-- Your objective --
Lines before the one containing "23. Other Tax" are excluded; print that line and every line after it through the end of the material below, exactly.

-- Material provided --
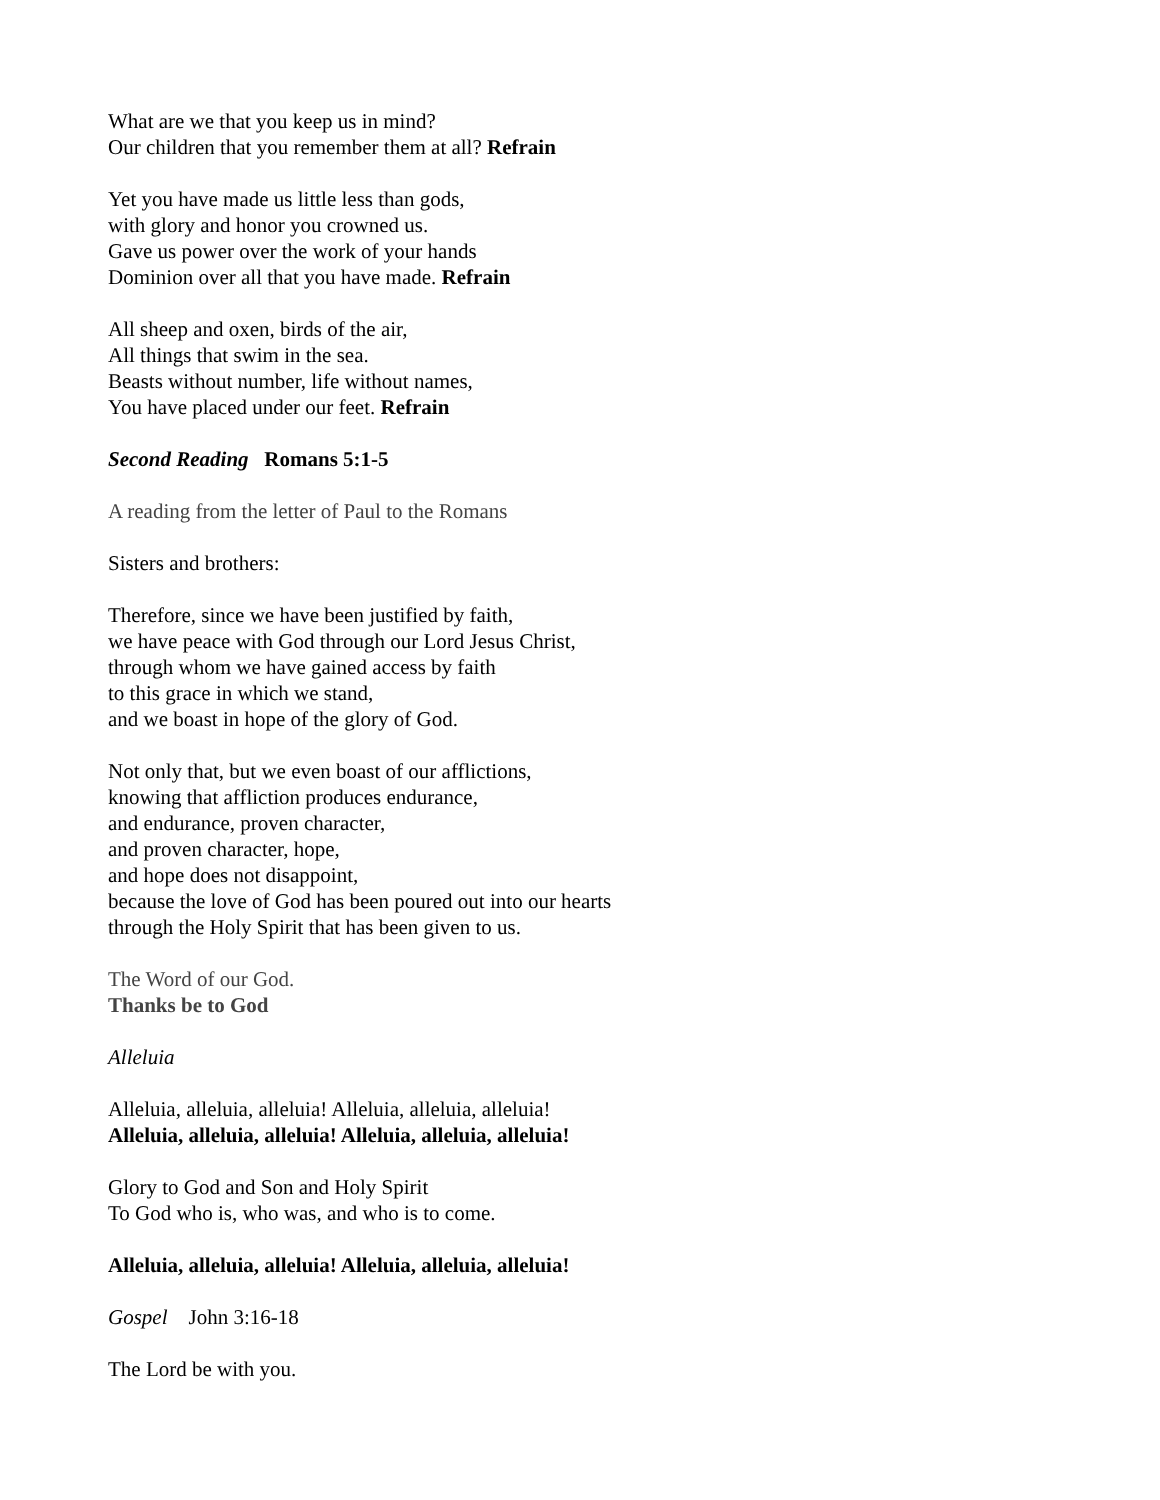What are we that you keep us in mind?
Our children that you remember them at all? Refrain
Yet you have made us little less than gods,
with glory and honor you crowned us.
Gave us power over the work of your hands
Dominion over all that you have made. Refrain
All sheep and oxen, birds of the air,
All things that swim in the sea.
Beasts without number, life without names,
You have placed under our feet. Refrain
Second Reading Romans 5:1-5
A reading from the letter of Paul to the Romans
Sisters and brothers:
Therefore, since we have been justified by faith,
we have peace with God through our Lord Jesus Christ,
through whom we have gained access by faith
to this grace in which we stand,
and we boast in hope of the glory of God.
Not only that, but we even boast of our afflictions,
knowing that affliction produces endurance,
and endurance, proven character,
and proven character, hope,
and hope does not disappoint,
because the love of God has been poured out into our hearts
through the Holy Spirit that has been given to us.
The Word of our God.
Thanks be to God
Alleluia
Alleluia, alleluia, alleluia! Alleluia, alleluia, alleluia!
Alleluia, alleluia, alleluia! Alleluia, alleluia, alleluia!
Glory to God and Son and Holy Spirit
To God who is, who was, and who is to come.
Alleluia, alleluia, alleluia! Alleluia, alleluia, alleluia!
Gospel John 3:16-18
The Lord be with you.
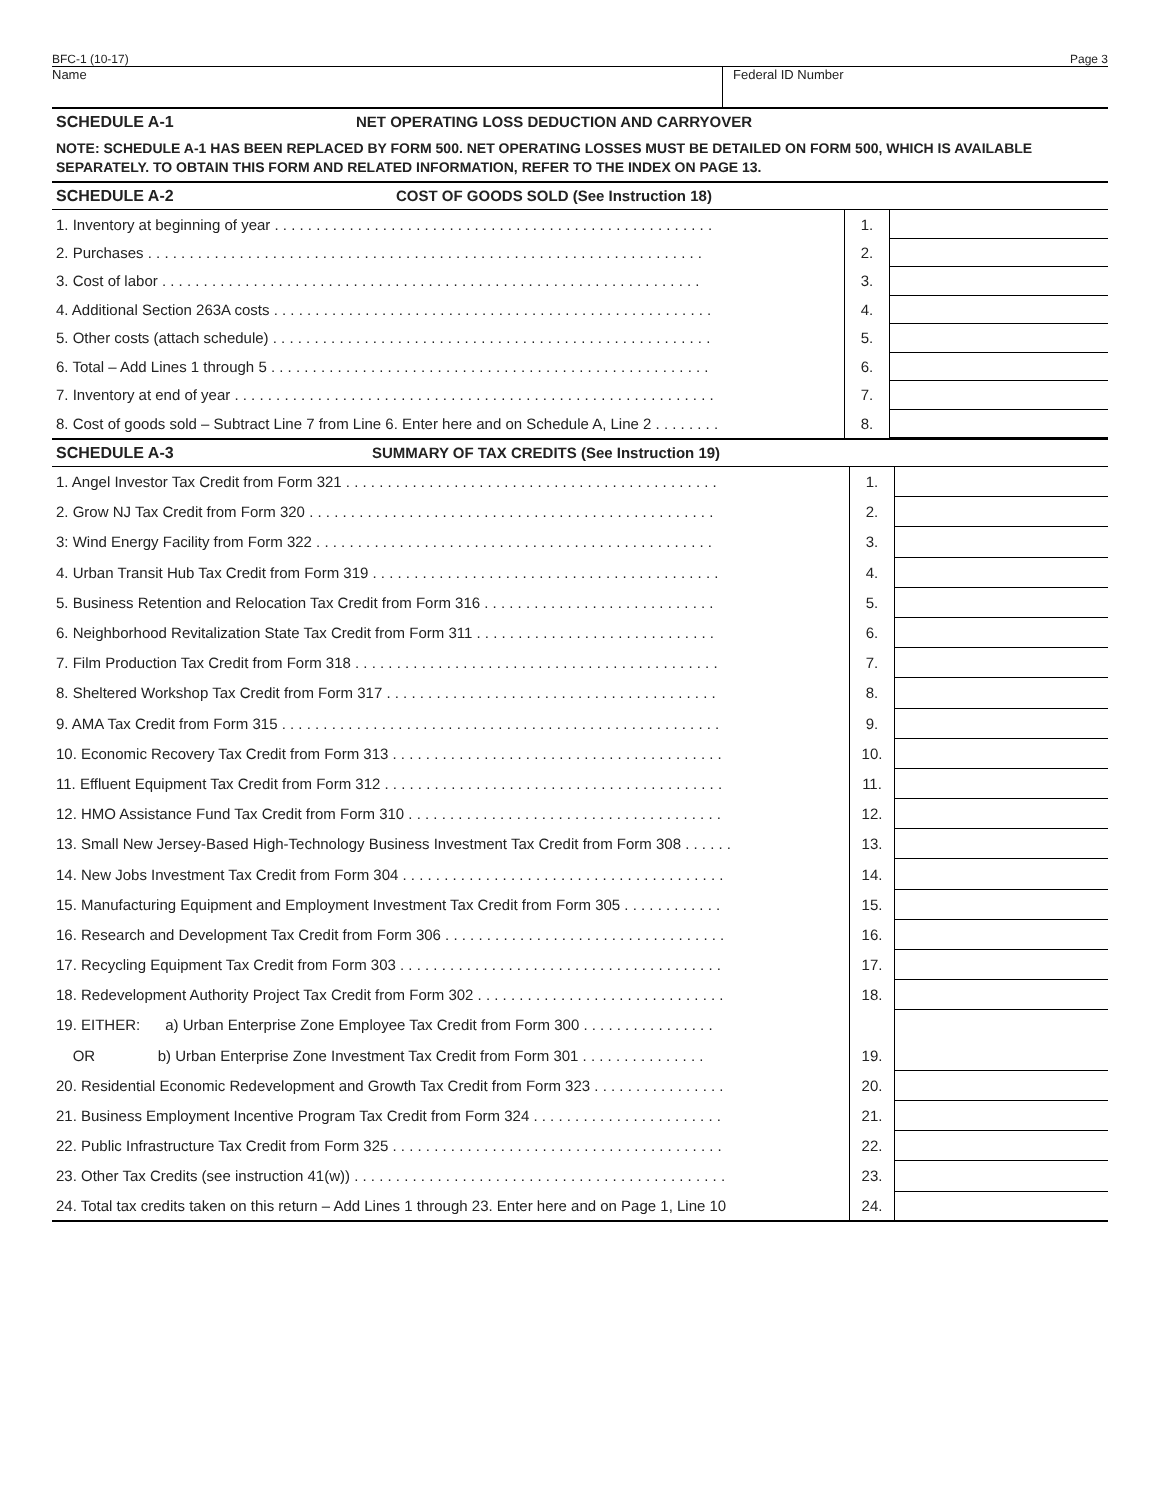BFC-1 (10-17) Page 3
Name Federal ID Number
SCHEDULE A-1 NET OPERATING LOSS DEDUCTION AND CARRYOVER
NOTE: SCHEDULE A-1 HAS BEEN REPLACED BY FORM 500. NET OPERATING LOSSES MUST BE DETAILED ON FORM 500, WHICH IS AVAILABLE SEPARATELY. TO OBTAIN THIS FORM AND RELATED INFORMATION, REFER TO THE INDEX ON PAGE 13.
SCHEDULE A-2 COST OF GOODS SOLD (See Instruction 18)
| 1. Inventory at beginning of year . . . . . . . . . . . . . . . . . . . . . . . . . . . . . . . . . . . . . . . . . . . . . . . . . . . . . | 1. | |
| 2. Purchases . . . . . . . . . . . . . . . . . . . . . . . . . . . . . . . . . . . . . . . . . . . . . . . . . . . . . . . . . . . . . . . . . . . | 2. | |
| 3. Cost of labor . . . . . . . . . . . . . . . . . . . . . . . . . . . . . . . . . . . . . . . . . . . . . . . . . . . . . . . . . . . . . . . . . | 3. | |
| 4. Additional Section 263A costs . . . . . . . . . . . . . . . . . . . . . . . . . . . . . . . . . . . . . . . . . . . . . . . . . . . . . | 4. | |
| 5. Other costs (attach schedule) . . . . . . . . . . . . . . . . . . . . . . . . . . . . . . . . . . . . . . . . . . . . . . . . . . . . . | 5. | |
| 6. Total – Add Lines 1 through 5 . . . . . . . . . . . . . . . . . . . . . . . . . . . . . . . . . . . . . . . . . . . . . . . . . . . . . | 6. | |
| 7. Inventory at end of year . . . . . . . . . . . . . . . . . . . . . . . . . . . . . . . . . . . . . . . . . . . . . . . . . . . . . . . . . . | 7. | |
| 8. Cost of goods sold – Subtract Line 7 from Line 6. Enter here and on Schedule A, Line 2 . . . . . . . . | 8. | |
SCHEDULE A-3 SUMMARY OF TAX CREDITS (See Instruction 19)
| 1. Angel Investor Tax Credit from Form 321 . . . . . . . . . . . . . . . . . . . . . . . . . . . . . . . . . . . . . . . . . . . . . | 1. | |
| 2. Grow NJ Tax Credit from Form 320 . . . . . . . . . . . . . . . . . . . . . . . . . . . . . . . . . . . . . . . . . . . . . . . . . | 2. | |
| 3: Wind Energy Facility from Form 322 . . . . . . . . . . . . . . . . . . . . . . . . . . . . . . . . . . . . . . . . . . . . . . . . | 3. | |
| 4. Urban Transit Hub Tax Credit from Form 319 . . . . . . . . . . . . . . . . . . . . . . . . . . . . . . . . . . . . . . . . . . | 4. | |
| 5. Business Retention and Relocation Tax Credit from Form 316 . . . . . . . . . . . . . . . . . . . . . . . . . . . . | 5. | |
| 6. Neighborhood Revitalization State Tax Credit from Form 311 . . . . . . . . . . . . . . . . . . . . . . . . . . . . . | 6. | |
| 7. Film Production Tax Credit from Form 318 . . . . . . . . . . . . . . . . . . . . . . . . . . . . . . . . . . . . . . . . . . . . | 7. | |
| 8. Sheltered Workshop Tax Credit from Form 317 . . . . . . . . . . . . . . . . . . . . . . . . . . . . . . . . . . . . . . . . | 8. | |
| 9. AMA Tax Credit from Form 315 . . . . . . . . . . . . . . . . . . . . . . . . . . . . . . . . . . . . . . . . . . . . . . . . . . . . . | 9. | |
| 10. Economic Recovery Tax Credit from Form 313 . . . . . . . . . . . . . . . . . . . . . . . . . . . . . . . . . . . . . . . . | 10. | |
| 11. Effluent Equipment Tax Credit from Form 312 . . . . . . . . . . . . . . . . . . . . . . . . . . . . . . . . . . . . . . . . . | 11. | |
| 12. HMO Assistance Fund Tax Credit from Form 310 . . . . . . . . . . . . . . . . . . . . . . . . . . . . . . . . . . . . . . | 12. | |
| 13. Small New Jersey-Based High-Technology Business Investment Tax Credit from Form 308 . . . . . . | 13. | |
| 14. New Jobs Investment Tax Credit from Form 304 . . . . . . . . . . . . . . . . . . . . . . . . . . . . . . . . . . . . . . . | 14. | |
| 15. Manufacturing Equipment and Employment Investment Tax Credit from Form 305 . . . . . . . . . . . . | 15. | |
| 16. Research and Development Tax Credit from Form 306 . . . . . . . . . . . . . . . . . . . . . . . . . . . . . . . . . . | 16. | |
| 17. Recycling Equipment Tax Credit from Form 303 . . . . . . . . . . . . . . . . . . . . . . . . . . . . . . . . . . . . . . . | 17. | |
| 18. Redevelopment Authority Project Tax Credit from Form 302 . . . . . . . . . . . . . . . . . . . . . . . . . . . . . . | 18. | |
| 19. EITHER: a) Urban Enterprise Zone Employee Tax Credit from Form 300 . . . . . . . . . . . . . . . . | | |
| OR b) Urban Enterprise Zone Investment Tax Credit from Form 301 . . . . . . . . . . . . . . . | 19. | |
| 20. Residential Economic Redevelopment and Growth Tax Credit from Form 323 . . . . . . . . . . . . . . . . | 20. | |
| 21. Business Employment Incentive Program Tax Credit from Form 324 . . . . . . . . . . . . . . . . . . . . . . . | 21. | |
| 22. Public Infrastructure Tax Credit from Form 325 . . . . . . . . . . . . . . . . . . . . . . . . . . . . . . . . . . . . . . . . | 22. | |
| 23. Other Tax Credits (see instruction 41(w)) . . . . . . . . . . . . . . . . . . . . . . . . . . . . . . . . . . . . . . . . . . . . . | 23. | |
| 24. Total tax credits taken on this return – Add Lines 1 through 23. Enter here and on Page 1, Line 10 | 24. | |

-- Written solution --
| 23. Other Tax Credits (see instruction 41(w)) . . . . . . . . . . . . . . . . . . . . . . . . . . . . . . . . . . . . . . . . . . . . . | 23. | |
| 24. Total tax credits taken on this return – Add Lines 1 through 23. Enter here and on Page 1, Line 10 | 24. | |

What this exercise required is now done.